● **TASK INSTRUCTIONS**: Wherever pictures appear in the listing below, leave them out, and copy exactly, and only, everything from the line with "index tip: (40, 274)" down to the line with "ring dip: (639, 448)".

---*---

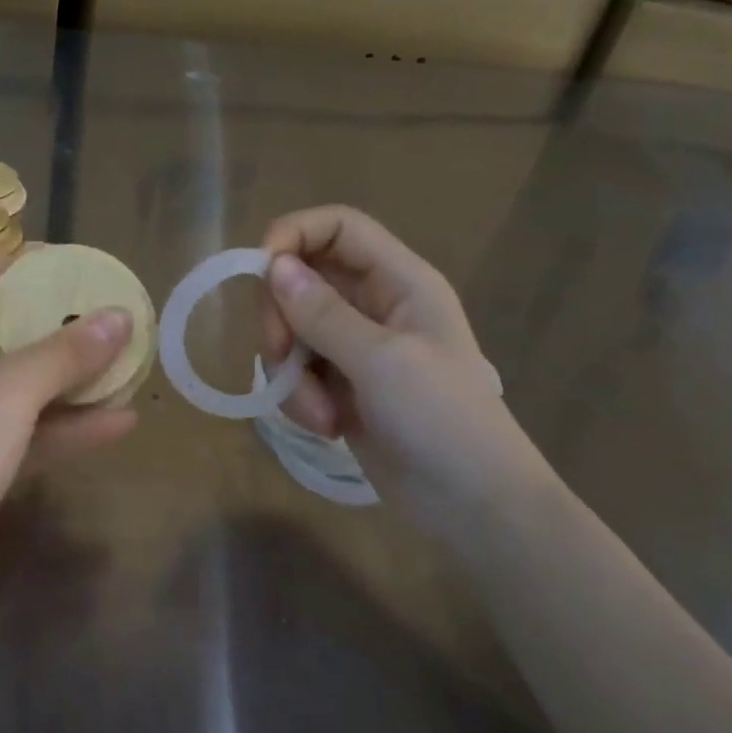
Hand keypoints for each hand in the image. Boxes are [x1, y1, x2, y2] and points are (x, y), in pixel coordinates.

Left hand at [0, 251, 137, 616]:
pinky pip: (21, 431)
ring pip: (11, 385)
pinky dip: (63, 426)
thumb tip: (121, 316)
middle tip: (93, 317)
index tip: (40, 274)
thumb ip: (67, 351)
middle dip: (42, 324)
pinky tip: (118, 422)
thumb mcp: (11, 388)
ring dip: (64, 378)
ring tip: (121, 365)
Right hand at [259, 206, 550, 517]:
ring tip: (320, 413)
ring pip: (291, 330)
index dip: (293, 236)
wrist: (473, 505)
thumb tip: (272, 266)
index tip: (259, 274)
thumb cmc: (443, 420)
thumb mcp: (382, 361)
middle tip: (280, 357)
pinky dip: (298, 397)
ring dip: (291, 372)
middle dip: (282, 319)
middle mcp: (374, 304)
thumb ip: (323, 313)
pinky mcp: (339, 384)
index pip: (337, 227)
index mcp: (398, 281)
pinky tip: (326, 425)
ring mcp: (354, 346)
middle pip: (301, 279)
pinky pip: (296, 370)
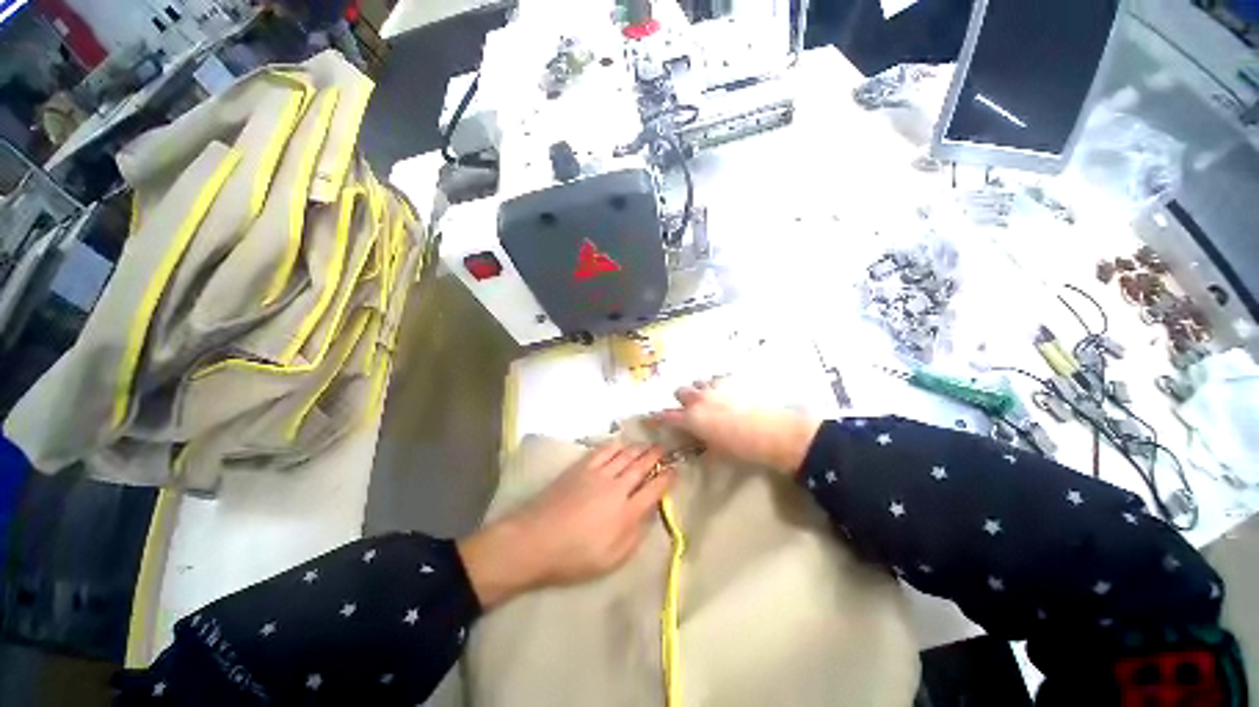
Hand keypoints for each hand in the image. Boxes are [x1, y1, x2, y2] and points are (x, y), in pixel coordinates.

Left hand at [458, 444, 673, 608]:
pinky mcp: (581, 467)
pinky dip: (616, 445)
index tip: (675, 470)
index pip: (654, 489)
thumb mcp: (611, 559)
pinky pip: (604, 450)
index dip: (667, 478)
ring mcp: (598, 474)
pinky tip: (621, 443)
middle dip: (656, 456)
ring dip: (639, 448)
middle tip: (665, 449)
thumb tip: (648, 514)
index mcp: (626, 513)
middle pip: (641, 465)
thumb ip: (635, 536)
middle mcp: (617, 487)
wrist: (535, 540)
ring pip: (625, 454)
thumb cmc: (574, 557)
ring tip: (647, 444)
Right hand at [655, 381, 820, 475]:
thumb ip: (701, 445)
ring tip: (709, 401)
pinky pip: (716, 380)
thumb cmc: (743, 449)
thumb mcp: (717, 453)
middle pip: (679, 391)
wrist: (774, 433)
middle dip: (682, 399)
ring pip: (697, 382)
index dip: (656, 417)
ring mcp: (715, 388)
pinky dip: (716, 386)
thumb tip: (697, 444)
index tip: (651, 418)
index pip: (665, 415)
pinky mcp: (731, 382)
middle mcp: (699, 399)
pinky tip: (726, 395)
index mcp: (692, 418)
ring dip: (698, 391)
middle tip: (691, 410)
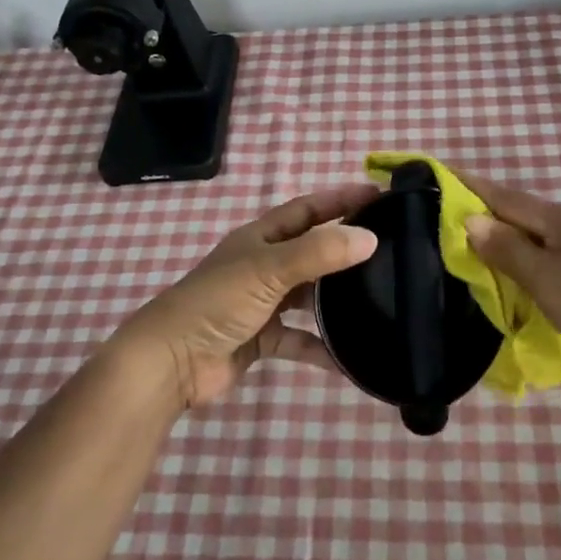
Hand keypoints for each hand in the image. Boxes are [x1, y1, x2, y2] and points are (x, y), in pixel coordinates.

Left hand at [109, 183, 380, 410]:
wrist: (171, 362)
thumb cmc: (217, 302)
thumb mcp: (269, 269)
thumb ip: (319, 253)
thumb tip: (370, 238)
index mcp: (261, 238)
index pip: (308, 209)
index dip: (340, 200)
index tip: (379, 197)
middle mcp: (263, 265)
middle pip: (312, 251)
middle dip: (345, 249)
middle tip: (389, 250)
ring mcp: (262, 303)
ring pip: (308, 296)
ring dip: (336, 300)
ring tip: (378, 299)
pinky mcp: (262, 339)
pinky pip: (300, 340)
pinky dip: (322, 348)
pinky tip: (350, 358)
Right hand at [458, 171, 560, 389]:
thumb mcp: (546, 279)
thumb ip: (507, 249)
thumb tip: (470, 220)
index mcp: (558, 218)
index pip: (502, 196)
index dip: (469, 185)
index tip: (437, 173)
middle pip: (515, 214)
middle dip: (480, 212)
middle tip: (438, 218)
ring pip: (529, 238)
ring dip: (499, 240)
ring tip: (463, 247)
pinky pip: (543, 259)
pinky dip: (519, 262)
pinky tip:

---*---

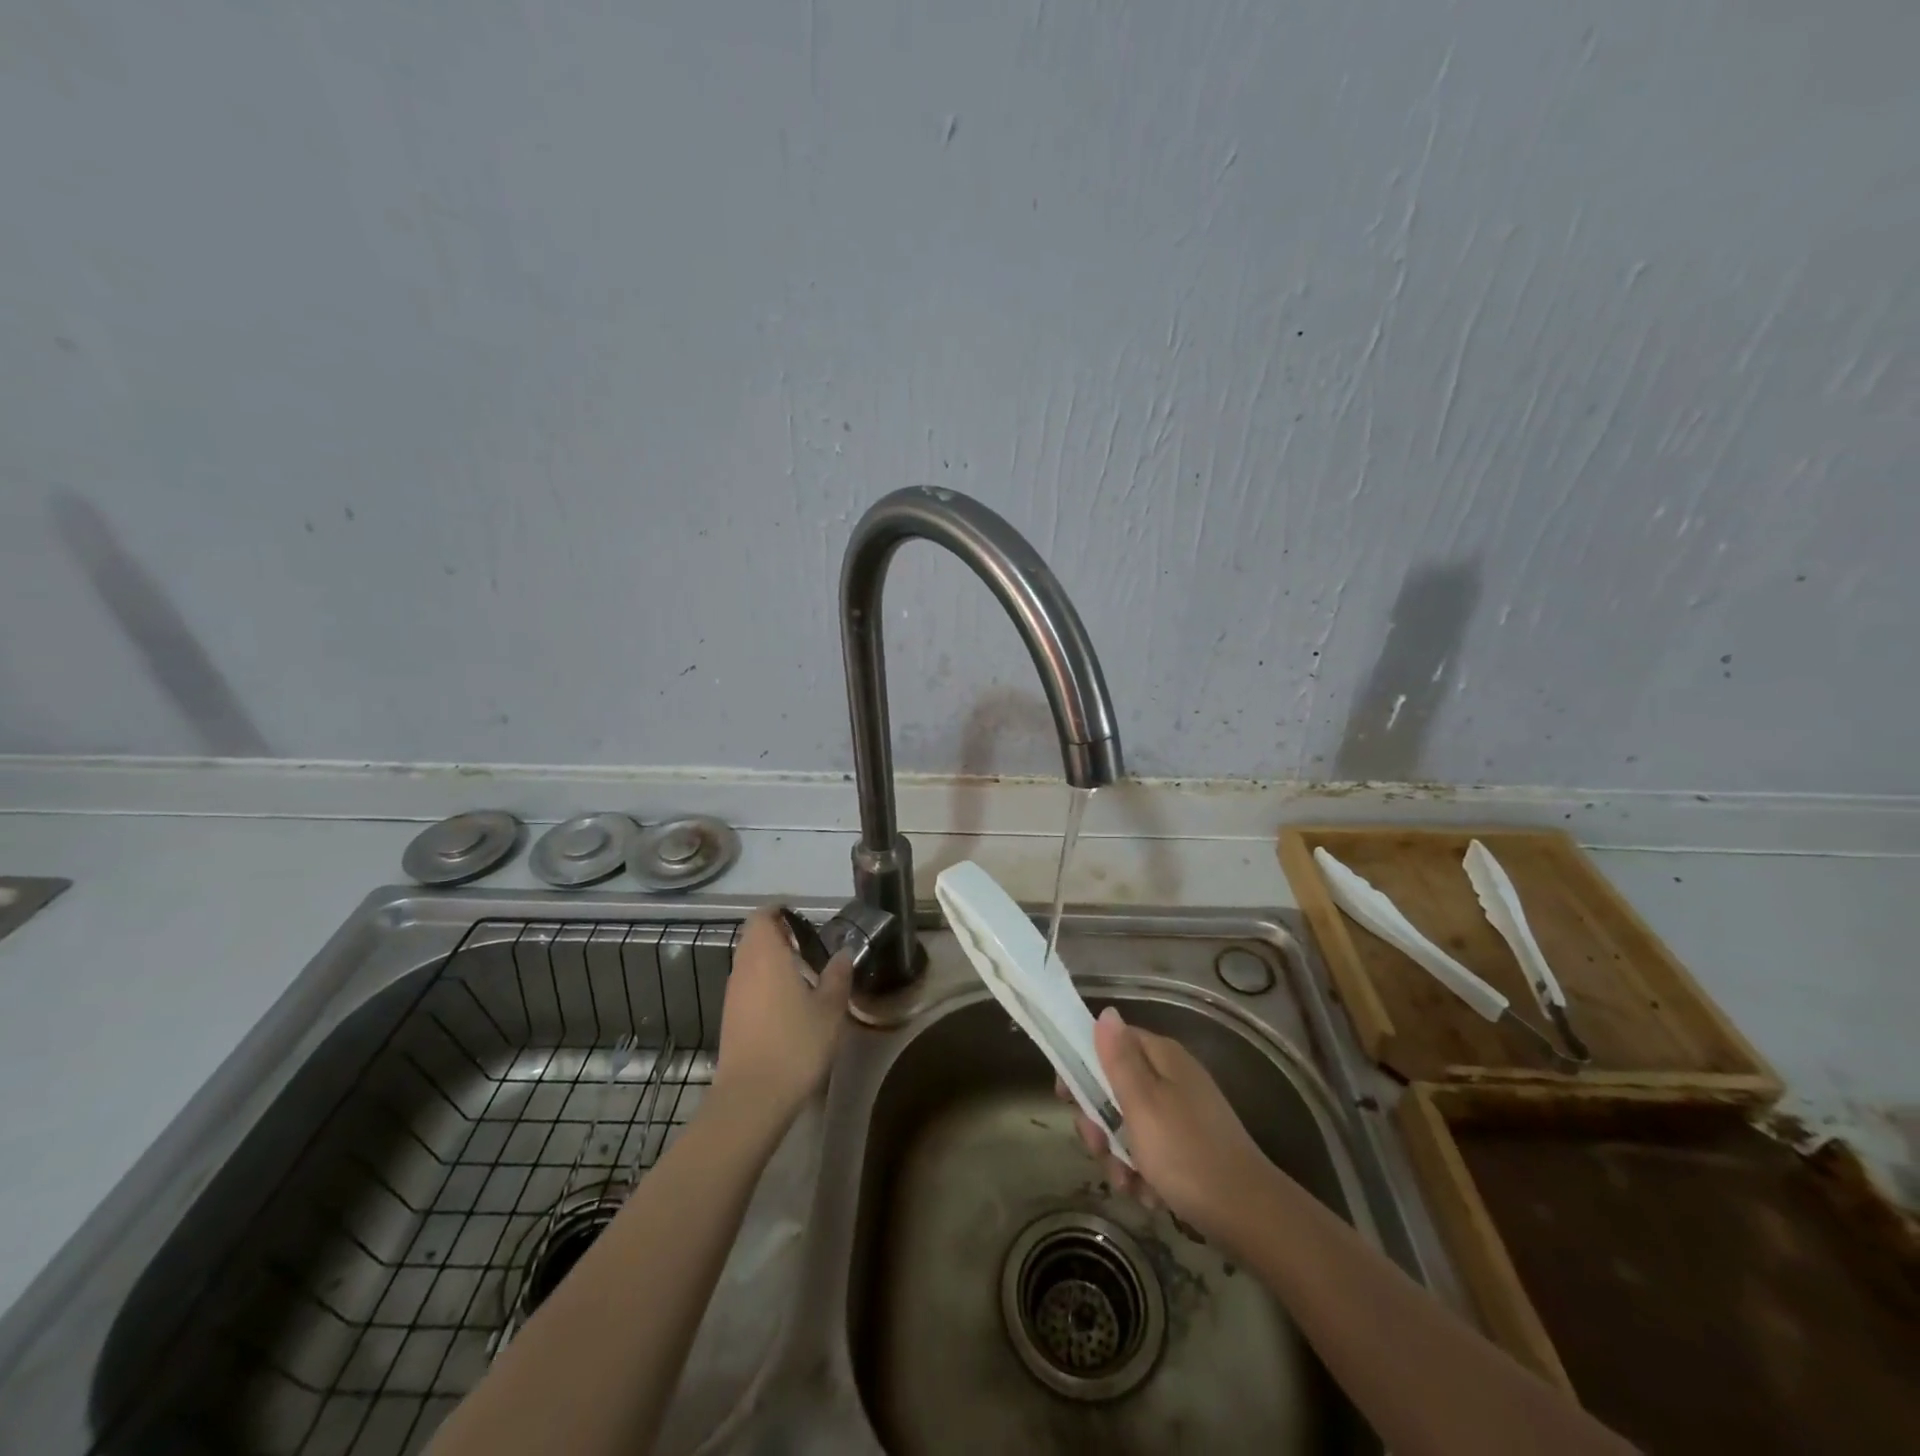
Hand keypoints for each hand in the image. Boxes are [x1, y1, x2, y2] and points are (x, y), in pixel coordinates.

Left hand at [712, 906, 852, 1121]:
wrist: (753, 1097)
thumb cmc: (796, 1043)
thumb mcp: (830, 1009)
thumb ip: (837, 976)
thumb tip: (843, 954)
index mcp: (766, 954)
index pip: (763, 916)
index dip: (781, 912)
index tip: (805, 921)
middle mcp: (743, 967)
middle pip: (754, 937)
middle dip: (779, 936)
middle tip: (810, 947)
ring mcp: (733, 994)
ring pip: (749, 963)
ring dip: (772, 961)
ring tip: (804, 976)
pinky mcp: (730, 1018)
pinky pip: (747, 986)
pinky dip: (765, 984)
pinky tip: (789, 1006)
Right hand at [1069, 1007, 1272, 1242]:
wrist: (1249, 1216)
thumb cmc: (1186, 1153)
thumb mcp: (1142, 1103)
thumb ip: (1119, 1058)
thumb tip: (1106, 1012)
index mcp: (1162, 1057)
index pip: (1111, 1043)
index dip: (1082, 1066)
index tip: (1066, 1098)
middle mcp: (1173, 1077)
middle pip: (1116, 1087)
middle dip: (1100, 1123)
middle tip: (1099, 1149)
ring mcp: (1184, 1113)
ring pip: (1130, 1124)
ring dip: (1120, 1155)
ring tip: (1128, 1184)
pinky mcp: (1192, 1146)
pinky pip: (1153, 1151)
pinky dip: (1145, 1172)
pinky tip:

---*---

● **ANSWER FOR THE TASK**:
index tip: (40, 274)
thumb ip: (67, 351)
middle dip: (42, 324)
pinky tip: (118, 422)
thumb mcp: (11, 388)
ring dip: (64, 378)
ring tip: (121, 365)
Right hand at [259, 206, 550, 517]:
ring tip: (320, 413)
ring pip: (291, 330)
index dip: (293, 236)
wrist: (473, 505)
thumb tip: (272, 266)
index tip: (259, 274)
thumb cmc: (443, 420)
thumb mcp: (382, 361)
middle tip: (280, 357)
pinky dip: (298, 397)
ring dip: (291, 372)
middle dip: (282, 319)
middle mcp: (374, 304)
thumb ip: (323, 313)
pinky mcp: (339, 384)
index pip: (337, 227)
index mcp: (398, 281)
pinky tip: (326, 425)
ring mcp: (354, 346)
middle pip: (301, 279)
pinky pip: (296, 370)
Hand keypoints for each hand in the image. Boxes are [x1, y1, x2, y2] and points are (x, y), in pixel coordinates.

Left hand at [458, 444, 673, 608]:
pinky mcp: (581, 467)
pinky dip: (616, 445)
index tip: (675, 470)
index pip: (654, 489)
thumb mcp: (611, 559)
pinky pip: (604, 450)
index dip: (667, 478)
ring mcp: (598, 474)
pinky tip: (621, 443)
middle dip: (656, 456)
ring dip: (639, 448)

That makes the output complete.